And here’s what PETA believes:

The graphic campaign and exhibit “Holocaust on Your Plate,” devised by the People for the Ethical Treatment of Animals, juxtaposes 60-square-foot panels displaying gruesome scenes from Nazi death camps side by side with disturbing photographs from factory farms and slaughterhouses. One shows a starving man in a concentration camp next to a starving cow.

The exhibit opens Friday in San Diego, California, and went up Thursday at the University of California at Los Angeles.

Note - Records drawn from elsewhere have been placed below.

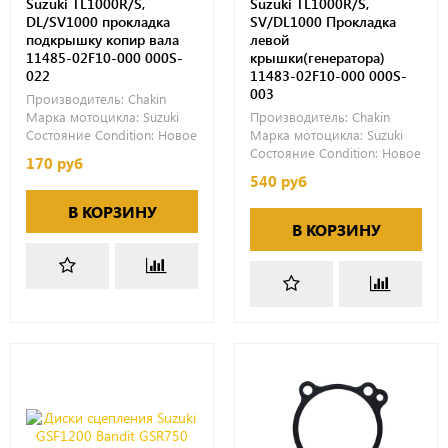
Suzuki TL1000R/S,
Suzuki TL1000R/S,
DL/SV1000 прокладка
SV/DL1000 Прокладка
подкрышку копир вала
левой
11485-02F10-000 000S-
крышки(генератора)
022
11483-02F10-000 000S-
003
Производитель:
Chakin
Марка мотоцикла:
Suzuki
Производитель:
Chakin
Состояние Condition:
Новое
Марка мотоцикла:
Suzuki
Состояние Condition:
Новое
170 руб
540 руб
В КОРЗИНУ
В КОРЗИНУ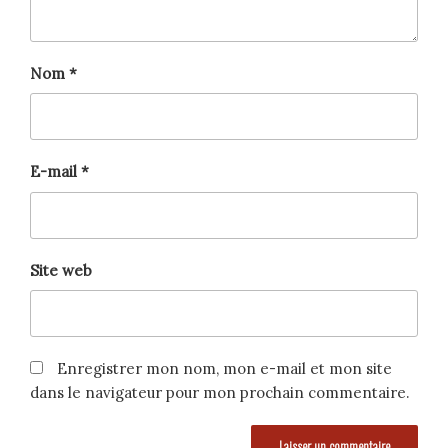
Nom
*
E-mail
*
Site web
Enregistrer mon nom, mon e-mail et mon site
dans le navigateur pour mon prochain commentaire.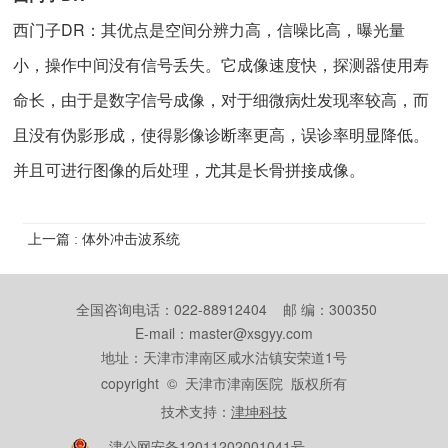
西门子DR：其优点是空间分辨力高，信噪比高，曝光量
小，操作中间没有信号丢失。它成像速度快，探测器使用寿
命长，由于是数字信号成像，对于细微病灶发现率较高，而
且没有伪影形成，使得影像诊断率更高，误诊率明显降低。
并且可进行图像的后处理，尤其是长骨拼接成像。
上一篇 : 体外冲击波系统
全国咨询电话：022-88912404 邮 编：300350
E-mail：master@xsgyy.com
地址：天津市津南区咸水沽镇安荣道1号
copyright © 天津市津南医院 版权所有
技术支持：
津坤科技
津公网安备12011202001041号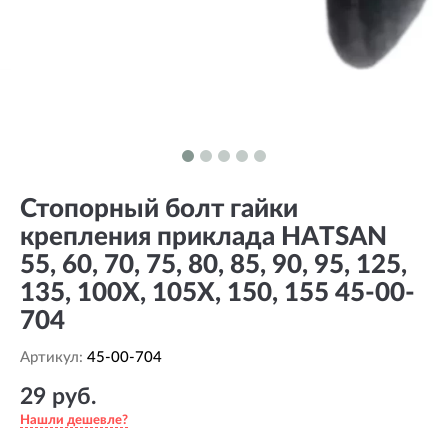
Стопорный болт гайки
крепления приклада HATSAN
55, 60, 70, 75, 80, 85, 90, 95, 125,
135, 100X, 105X, 150, 155 45-00-
704
Артикул:
45-00-704
29 руб.
Нашли дешевле?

It also is posted on a PETA Web site, http://www.masskilling.com, which calls for support for the campaign from the Jewish community.

The comparisons prompted an angry statement from Abraham Foxman, Anti-Defamation League national director and a Holocaust survivor.

“The effort by PETA to compare the deliberate, systematic murder of millions of Jews to the issue of animal rights is abhorrent,” the statement said. “PETA’s effort to seek approval for their ‘Holocaust on Your Plate’ campaign is outrageous, offensive and takes chutzpah to new heights.”

Lisa Lange, PETA’s vice president of communications, told CNN’s “American Morning With Paula Zahn” on Friday that the idea for the public relations effort came from the late Nobel Prize-winning author Isaac Bashevis Singer, who, she said, wrote: “In relation to them [animals], all people are Nazis; for them it is an eternal Treblinka” — a death camp in Poland.

Lange said the campaign is appropriate because “Nazi concentration camps were modeled after slaughterhouses.”

One more thing about PETA. PETA is not a pro-life organization. Every single animal rights person I have ever spoken to is pro-abortion. I find it so weird that an organization that worries so much about animals has nothing at all to say about protecting humans.